On November 23rd 1979. Public Image Ltd. aka PIL released their second studio album Metal Box, a seminal album in the history of post-punk, which to some critics is of nearly equal significance to Joy Division’s Unknown Pleasures.
The title of the album refers to its original packaging, designed by Dennis Morris, which consisted of a metal 16mm film canister embossed with the band’s logo and containing three 12″ 45rpm records.
Before the metal tin was finalized as the packaging, there was a discussion of the album being released in a sandpaper package that would effectively ruin the sleeve art of any records shelved next to it. That idea would later be used by the Durutti Column for their 1980 Factory Records debut, The Return of the Durutti Column.
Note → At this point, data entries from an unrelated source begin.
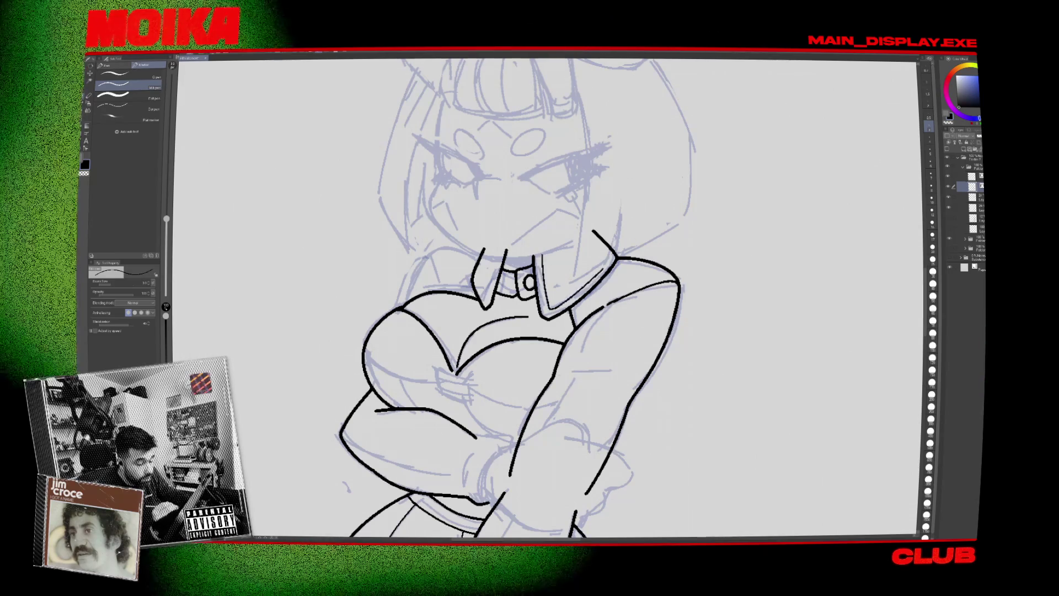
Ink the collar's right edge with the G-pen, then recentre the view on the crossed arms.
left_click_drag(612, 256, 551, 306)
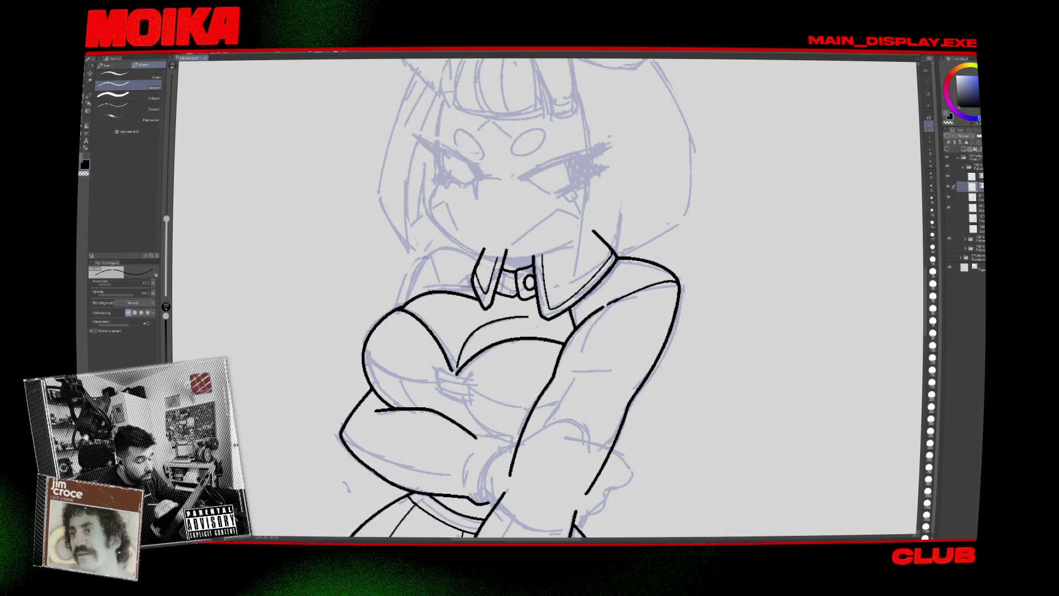
left_click_drag(612, 331, 607, 272)
mouse_move(603, 310)
left_mouse_down()
mouse_move(631, 323)
mouse_move(638, 283)
mouse_move(627, 270)
left_mouse_up()
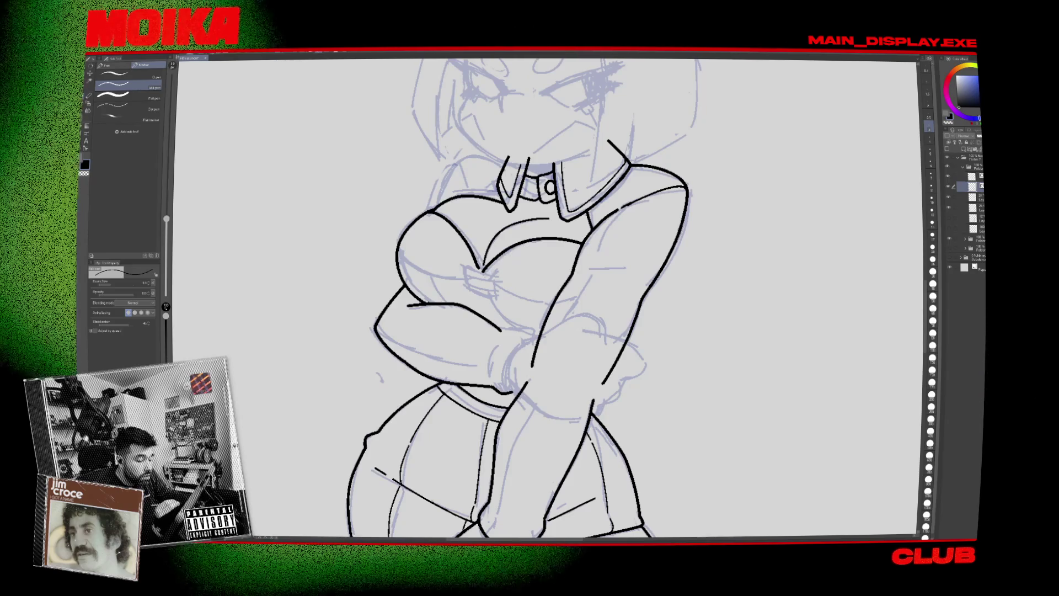
Mirror the canvas and zoom in and out to check the collar line's proportions.
key("h")
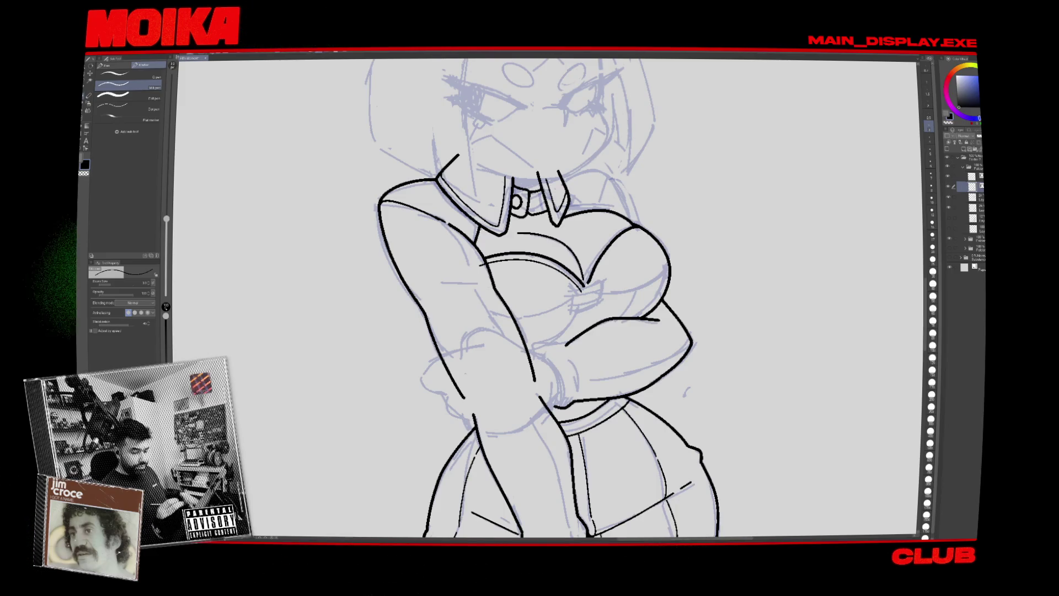
scroll(551, 298, "down", 10)
scroll(622, 350, "up", 5)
The album was the last to featured bassist Jah Wabble, who along with John Lydon and Keith Levene formed the original creative core of the group with was dissolved by 1985’s This Is What You Want… This Is What You Get.
The album had 2 two singles including “Memories”, and the Iconic Swan Lake aka Death Disco, whose alternate version on the LP takes its title the bit from Tchaikovsky’s score that surfaces in Keith Levene‘s guitars during the song.
In his autobiography, Rotten: No Irish, No Blacks, No Dogs, Lydon stated that the song was written for his mother, who had died of cancer not long before. “I watched her die,” he also went further to explain in an interview with Select Magazine in 1990. “She was tough, my mum. She asked me to write a disco song for her funeral. This was hardly happy stuff.”